Sprintstar Bolt Usains Rückschritt – Michael Reinsch, Ostrava in der Frankfurter Allgemeinen Zeitung

By GRR 0

26.05.2012 ·  Der Jamaikaner Usain Bolt gewinnt den Sprint bei den „Golden Spikes“ in Ostrava. Doch sein Jubel fällt verhalten aus: Er benötigt für die 100 Meter 10,04 Sekunden und liegt damit über vier Zehntel über seinem Weltrekord. Die Fehler will er nun mittels Youtube analysieren.

Wie schön, wenn man Objekt internationaler Bewunderung ist und einer wahrlich weltumspannenden Tätigkeit nachgeht. Usain Bolt, der selbstverständlich nicht für seinen Sprint allein von den Veranstaltern der „Golden Spikes“ in Ostrava 300.000 Dollar Antrittsgeld erhielt, war fassungslos, als er dem Publikum am Freitagabend den längsten Sprints seines Lebens als professioneller Sprinter geboten hatte, besser: den langsamsten.

Schriftliche Aufgabe 1:
Beantworten Sie anhand des Artikels über Usain Bolt die folgenden Fragen:
(a) In welcher Stadt fanden die „Golden Spikes“ statt?
(b) Welche Zeit benötigte Bolt für die 100 Meter?
(c) Womit will Bolt seine Fehler nun analysieren?
Schriftliche Aufgabe 2:
Entscheiden Sie, ob die folgenden Aussagen mit dem Artikel über Usain Bolt übereinstimmen. Antworten Sie jeweils mit Ja oder Nein, und belegen Sie dies mit einem wörtlichen Zitat.
(a) Bolt verlor den Sprint in Ostrava.
(b) Bolt jubelte ausgelassen über seinen Sieg.
(c) Bolt erhielt von den Veranstaltern 300.000 Dollar Antrittsgeld.
Schriftliche Aufgabe 3:
Zitieren Sie aus dem Artikel über Usain Bolt wortgetreu den Abschnitt, der mit „26.05.2012 ·  Der“ beginnt und bis einschließlich „besser: den langsamsten.“ reicht.

Unbearbeitete Zeilen:
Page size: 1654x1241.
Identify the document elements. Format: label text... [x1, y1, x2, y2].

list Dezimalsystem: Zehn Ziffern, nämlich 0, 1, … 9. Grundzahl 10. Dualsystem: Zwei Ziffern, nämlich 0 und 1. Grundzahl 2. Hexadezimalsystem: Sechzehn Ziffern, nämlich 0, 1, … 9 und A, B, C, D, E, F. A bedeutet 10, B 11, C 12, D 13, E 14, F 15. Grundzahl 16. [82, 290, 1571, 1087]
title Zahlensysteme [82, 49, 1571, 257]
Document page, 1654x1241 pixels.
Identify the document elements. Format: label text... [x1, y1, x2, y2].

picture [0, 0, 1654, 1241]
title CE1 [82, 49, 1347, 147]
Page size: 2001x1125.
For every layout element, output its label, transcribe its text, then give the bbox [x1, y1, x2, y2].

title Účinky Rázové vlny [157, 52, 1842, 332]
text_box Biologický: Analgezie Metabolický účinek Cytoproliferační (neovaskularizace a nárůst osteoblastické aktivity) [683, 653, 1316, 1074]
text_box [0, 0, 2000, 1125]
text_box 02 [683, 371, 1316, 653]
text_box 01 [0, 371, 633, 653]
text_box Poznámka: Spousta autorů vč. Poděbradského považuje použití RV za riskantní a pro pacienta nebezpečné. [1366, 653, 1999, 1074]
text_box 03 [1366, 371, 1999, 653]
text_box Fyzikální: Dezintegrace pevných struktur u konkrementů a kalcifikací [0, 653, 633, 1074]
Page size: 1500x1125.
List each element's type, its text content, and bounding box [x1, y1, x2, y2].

Erwartete Ausgabe 1:
(a) In Ostrava.
(b) 10,04 Sekunden.
(c) Mittels Youtube.

Erwartete Ausgabe 2:
(a) Nein: „Der Jamaikaner Usain Bolt gewinnt den Sprint bei den „Golden Spikes“ in Ostrava.“
(b) Nein: „Doch sein Jubel fällt verhalten aus“.
(c) Ja: „von den Veranstaltern der „Golden Spikes“ in Ostrava 300.000 Dollar Antrittsgeld erhielt“.

Erwartete Ausgabe 3:
26.05.2012 ·  Der Jamaikaner Usain Bolt gewinnt den Sprint bei den „Golden Spikes“ in Ostrava. Doch sein Jubel fällt verhalten aus: Er benötigt für die 100 Meter 10,04 Sekunden und liegt damit über vier Zehntel über seinem Weltrekord. Die Fehler will er nun mittels Youtube analysieren.

Wie schön, wenn man Objekt internationaler Bewunderung ist und einer wahrlich weltumspannenden Tätigkeit nachgeht. Usain Bolt, der selbstverständlich nicht für seinen Sprint allein von den Veranstaltern der „Golden Spikes“ in Ostrava 300.000 Dollar Antrittsgeld erhielt, war fassungslos, als er dem Publikum am Freitagabend den längsten Sprints seines Lebens als professioneller Sprinter geboten hatte, besser: den langsamsten.